The "disastrous showing" for Labour at the Pentwyn by-election in September 2003 (with a Liberal Democrat landslide victory) led to a local vote of 'no confidence' in Goodway by the Cardiff Central Labour Party, with a further vote of no confidence discussed by the county Labour Party in October. Following the Labour Party's loss of control of Cardiff Council at the May 2004 Local Elections, Goodway resigned as leader of the group, adding that Welsh First Minister Rhodri Morgan wanted Goodway to be beaten by his independent opponent.

Remaining an elected councillor for Ely, Goodway was subsequently elected CEO of the Cardiff Chamber of Commerce in late 2004. In late 2007/early 2008, the chamber financially collapsed spectacularly following at overpaid training grant from ELWa of £500,000, which could not be repaid thanks to interest payments totalling £500,000 and other debts of a further £1million. After all 35 staff were immediately made redundant, it was subsequently liquidated.

In 2008 Goodway subsequently insisted he would not seek the then vacant leadership of the Labour group on Cardiff Council.

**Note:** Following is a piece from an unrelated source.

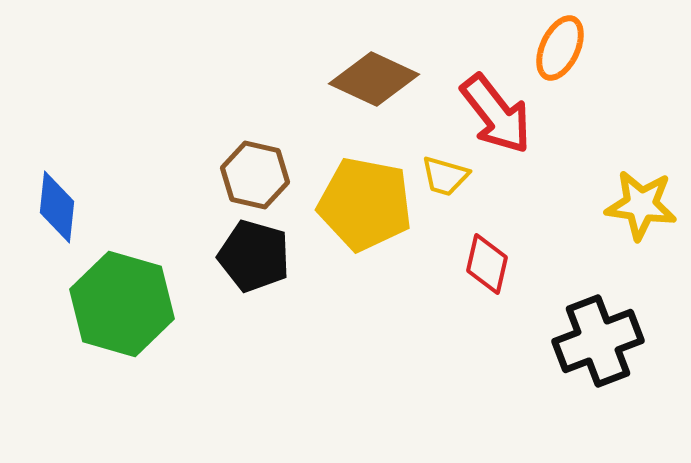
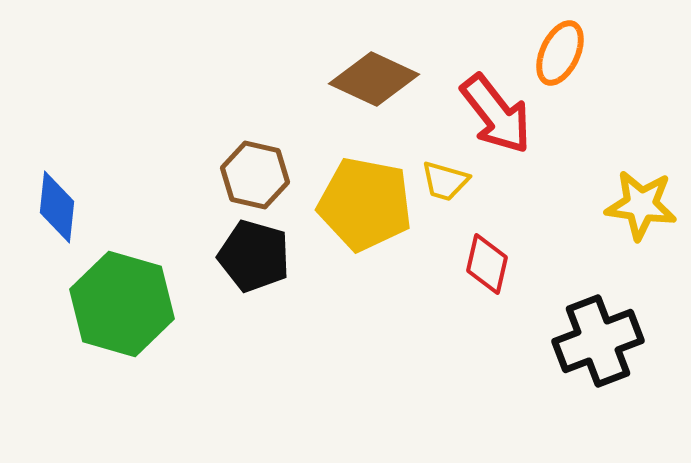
orange ellipse: moved 5 px down
yellow trapezoid: moved 5 px down
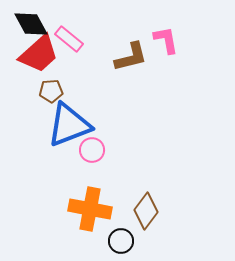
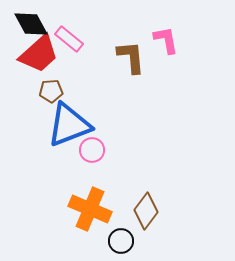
brown L-shape: rotated 81 degrees counterclockwise
orange cross: rotated 12 degrees clockwise
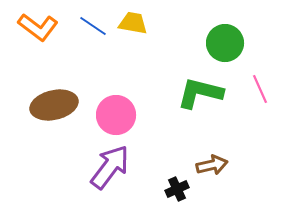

In 2012, Labour regained control of Cardiff Council, under Heather Joyce' leadership. Goodway was appointed Cabinet Member for Economic Development and Finance in Joyce' cabinet. During his time in that role he led the council's negotiations with development firm Rightacres, which established the Central Square partnership. Following Joyce' resignation as Leader in March 2014, Goodway was not appointed to the new cabinet under Phil Bale's leadership. He has been cited by the BBC saying that " I have had to make some difficult decisions but I believe I have put forward a team that can contribute to drive forward economic development, improve standards of education and skills as well as focusing on citizen engagement, improving performance and delivering on the co-operative council agenda".

Following the May 2017 Welsh Local Government elections, Goodway was appointed Cabinet Member for Investment and Development.

He was appointed Officer of the Order of the British Empire (OBE) in the 2020 New Year Honours for services to local government.

He was criticised after stating on X that the scrutiny of the scandal that has engulfed the First Minister Vaughan Gething about his highly controversial £200,000 donation from a company with criminal convictions was racist.